Petugas Pemutakhiran Data Pemilu (Pantarlih) Penang foto bersama usai melakukan pencocokan dan penilaian oleh masyarakat PPLN di Sri Aman Food Court, Kompleks Bukit Jambul, Pulau Pinang, Rabu (15/3/2023). ANTARA/Virna P Setyorini



Khozaeni Rahmad yang akrab mereka sapa Pak e bersama dengan Jamaluddin Wali juga mendatangi beberapa meja di sana dan berhasil melakukan coklit.

Dengan memberikan penjelasan singkat mengenai keberadaan mereka untuk mendata WNI untuk keperluan pencoblosan pada Pemilu 2024 nanti, kegiatan mencoklit menjadi lebih mudah. Ada yang bersedia ada pula yang tidak bisa ikut coklit karena tidak membawa identitas diri.

Menurut Pak e, seharusnya sosialisasi mengenai adanya proses coklit dalam rangkaian pelaksanaan Pemilu 2024 kepada masyarakat menjadi bahan catatan KPU untuk pelaksanaan berikutnya.

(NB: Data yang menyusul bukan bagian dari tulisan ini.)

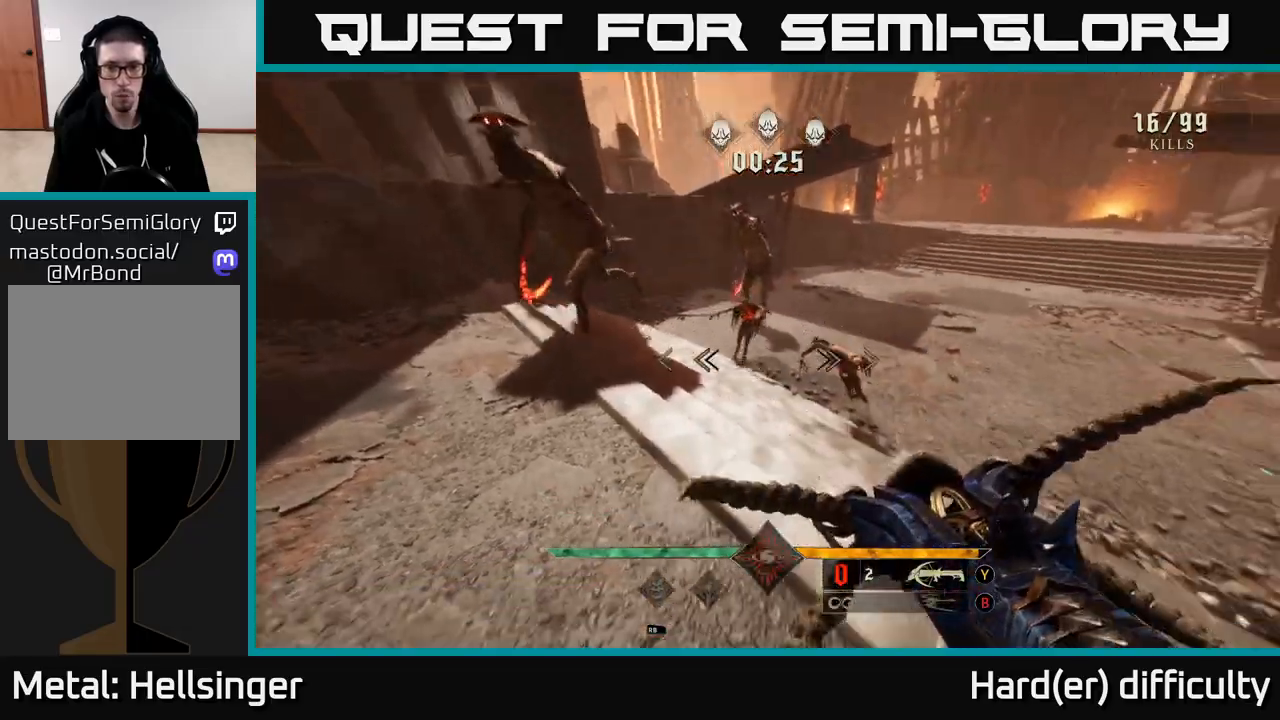
{"buttons": [], "left_stick": "right", "right_stick": "center", "events": [[17, "right_stick", "center"], [100, "R2", "down"], [150, "R2", "up"], [300, "left_stick", "center"], [383, "right_stick", "up-right"], [467, "left_stick", "right"], [500, "right_stick", "center"]]}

Dengan cara itu mengurangi risiko golput dari WNI yang ada di Malaysia.

Bukan apa-apa, aksi kejahatan digital cukup marak. Itu alasan lain mengapa WNI di Malaysia menjadi enggan untuk memberikan identitas mereka begitu saja kepada pihak yang tidak mereka yakni bertanggung jawab.

Hal lain, menurut Pak e, juga jadi persoalan dalam melakukan coklit data pemilih untuk Pemilu 2024 adalah waktunya yang begitu singkat, yang secara efektif pelaksanaannya kurang dari 2 bulan.

Hingga akhirnya lagu Suci dalam Debu yang populer di era 1990-an oleh Grup Band Iklim asal Malaysia itu mulai terdengar. Jarum pendek jam tak terasa sudah menunjuk ke angka 10, sedangkan jarum panjang di angka delapan.

Kegiatan coklit para pahlawan demokrasi demi terselenggaranya Pemilu 2024 itu ikut selesai untuk sementara malam itu, setelah lagu Suci dałam Debu berakhir dinyanyikan. Mereka rehat sejenak untuk kembali lagi menemui WNI di Penang pada hari berikutnya hingga berakhirnya masa coklit di luar negeri.